Comic Book Review: Rat Queens Volume One: Sass and Sorcery

Rat Queens Volume One: Sword and Sass

Comic Book Review: Rat Queens Volume One: Sass and Sorcery story by Kurtis J. Wiebe, art by Roc Upchurch

The small city of Palisade has a problem. There are too many mercenary adventurers in one place. Previously, there’d been too many monsters and bandits in the area, and the adventurers had gotten paid for disposing of them. But now there’s not enough work for all of them, and the adventurers are carousing and brawling and smashing up the merchants’ businesses. Tonight has been a particularly bad night.

Rat Queens Volume One: Sword and Sass
The cover is merely representative of the type of material and the scene does not appear in this volume.

The adventurers get an ultimatum. Each of the mercenary teams is given a public service task that they have to do pro bono and if they refuse or fail, they are henceforth banished from Palisade. The team we follow is the Rat Queens, who are assigned to clean the goblins out of Hindman Cave (“we just cleaned that place out last month.”) Members of the team are Betty, the smidgeon (little person) rogue (thief, basically) (party person); Dee, the human cleric (who doesn’t believe in the god her people worship but somehow still casts healing spells); Hannah the elf mage (who has a friends with benefits thing going on with head town guard Sawyer) and Violet the dwarf warrior (who was a rebel to her people’s ways before it was cool.)

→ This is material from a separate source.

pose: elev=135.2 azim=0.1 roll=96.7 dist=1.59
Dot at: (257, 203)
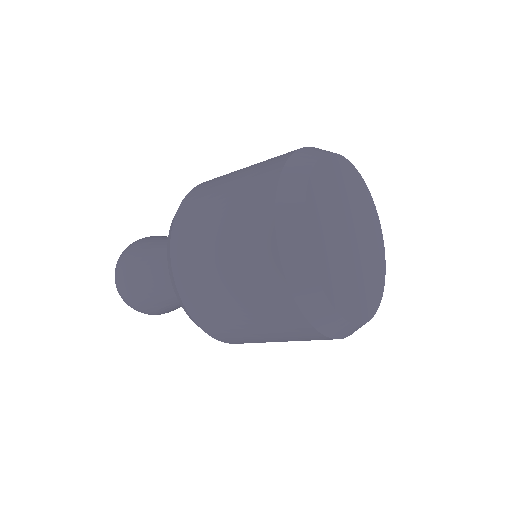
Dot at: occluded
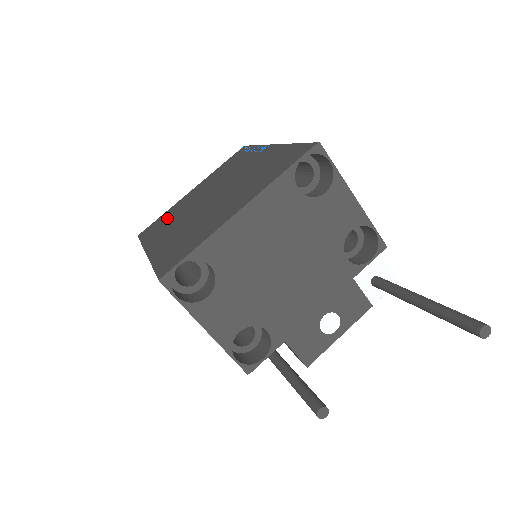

It turns out that the goblins have not returned to Hindman Cave. Instead the Rat Queens are met by a skilled assassin who’s been briefed on their abilities and weaknesses, and would likely be able to kill them all if he’d been a bit more subtle. Before he can reveal why there’s an assassin, he’s slaughtered by a random encounter troll that had been in the cave and was attracted by the noise.

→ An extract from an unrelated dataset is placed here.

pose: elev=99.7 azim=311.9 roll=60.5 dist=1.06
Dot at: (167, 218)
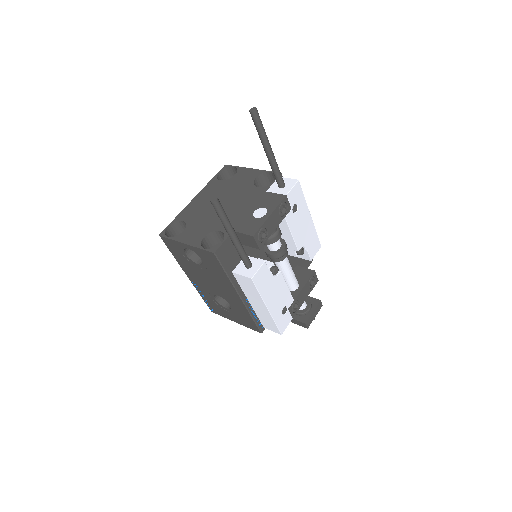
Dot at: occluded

Our protagonists are able to kill the troll, and return to Palisade to learn that all the assignments were in fact traps. The adventurer population of Palisade has been halved. An anonymous donor had paid for the five assignments to be placed into the job pool, and is behind the assassins. But who?

This fantasy comedy series is set in a Dungeons & Dragons-style adventure world with a few words changed for copyright and trademark purposes.

The “comedy” aspects largely come from the writing being openly self-aware, and the personalities of the characters. The Rat Queens tend to be unpleasant people, self-centered, greedy and somewhat amoral. They bicker frequently and indulge their appetites nearly as frequently. This being the kind of series it is, their opponents are worse.

Good: The world Palisade is in is ethnically diverse and homophobia appears not to be one of the traits of civilized people. (Prejudice between the various fantasy races is still a thing though.) There’s some nice action sequences.

Less good: The characters range from mildly unpleasant to seriously unpleasant. I found it difficult to root for anyone except maybe Braga, the badass orc warrior who’s on a different adventuring team. She’s also mildly unpleasant, but fits a certain character stereotype that makes up for it.

The art’s pretty good, but be forewarned that this series had some problems keeping artists. (And apparently a future volume has a plotline that was so poorly received that the next plotline was devoted to walking it back.)

Content note: Gory violence and plenty of it, extramarital sex, drug use, strong language.

A number of jokes landed, but not enough to make me want to seek out the rest of the series. Recommended for people with a stronger tolerance for unpleasant protagonists in a comedy adventure series.